Source extract.
# Exercise notebook 6 - Frequency distributions

This exercise notebook complements the notebook of **Frequency Distributions in Python Counting**. <br> Use this [notebook](https://github.com/dtaantwerp/dtaantwerp.github.io/blob/53c91013df4514a943a9fad441fb5f28dc6f6bab/notebooks/07_W2_Mon_Frequency_Distribution_in_Python_Counting_Text.ipynb) for a complete explanation of the theory.

Try to prepare the <ins>underlined exercises</ins> for the exercise session. 
<br>
<br>
<br>

We know it's helpful, but we ask you to only use the `Counter()` object if it is specified in the exercise.

1. <ins> Create a **character-based** frequency dictionary of the string below. 
- Make sure that uppercase and lowercase letters are interpreted as the same letter.


In [None]:
Dorian = '''The artist is the creator of beautiful things. To reveal art and
conceal the artist is art’s aim. The critic is he who can translate
into another manner or a new material his impression of beautiful
things.

The highest as the lowest form of criticism is a mode of autobiography.
Those who find ugly meanings in beautiful things are corrupt without
being charming. This is a fault.

Those who find beautiful meanings in beautiful things are the
cultivated. For these there is hope. They are the elect to whom
beautiful things mean only beauty.

There is no such thing as a moral or an immoral book. Books are well
written, or badly written. That is all.

The nineteenth century dislike of realism is the rage of Caliban seeing
his own face in a glass.'''

#SOLUTION

letters = {}

for char in Dorian.lower():
    if char in letters:
        letters[char] += 1
    else:
        letters[char] = 1


2. <ins> Create another frequency dictionary in which  you count **only the uppercase** letters in the text above.

In [None]:
#SOLUTION

uppercase = {}
for char in Dorian:
    if char.isupper():
        if char in uppercase:
            uppercase[char] += 1
        else:
            uppercase[char] = 1

uppercase

3. <ins> Create another character-level frequency dictionary based on the Dorian excerpt but this time:
- make sure that uppercase and lowercase characters are interpreted as the same,
- ignore punctuation,
- ignore whitespaces and linebreaks.

In [None]:
#SOLUTION 1
punct = """!"#$%&'()*+,-./:;<=>?@[\]^_`{|}~’"""

Set problem 1.
In the frequency distributions exercise notebook, under what condition may the `Counter()` object be used?

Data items
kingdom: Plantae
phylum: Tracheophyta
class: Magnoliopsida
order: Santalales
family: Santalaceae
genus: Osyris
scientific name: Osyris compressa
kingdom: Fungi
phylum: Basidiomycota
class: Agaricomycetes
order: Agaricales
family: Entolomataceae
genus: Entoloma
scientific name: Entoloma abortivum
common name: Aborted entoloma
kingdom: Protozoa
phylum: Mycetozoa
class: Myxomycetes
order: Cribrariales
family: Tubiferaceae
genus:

Set problem 2.
Copy the data items verbatim, everything from the line containing "phylum: Tracheophyta" down to the end of the data items, both ends included.

Written response 1.
Only when the exercise specifies it.

Written response 2.
phylum: Tracheophyta
class: Magnoliopsida
order: Santalales
family: Santalaceae
genus: Osyris
scientific name: Osyris compressa
kingdom: Fungi
phylum: Basidiomycota
class: Agaricomycetes
order: Agaricales
family: Entolomataceae
genus: Entoloma
scientific name: Entoloma abortivum
common name: Aborted entoloma
kingdom: Protozoa
phylum: Mycetozoa
class: Myxomycetes
order: Cribrariales
family: Tubiferaceae
genus:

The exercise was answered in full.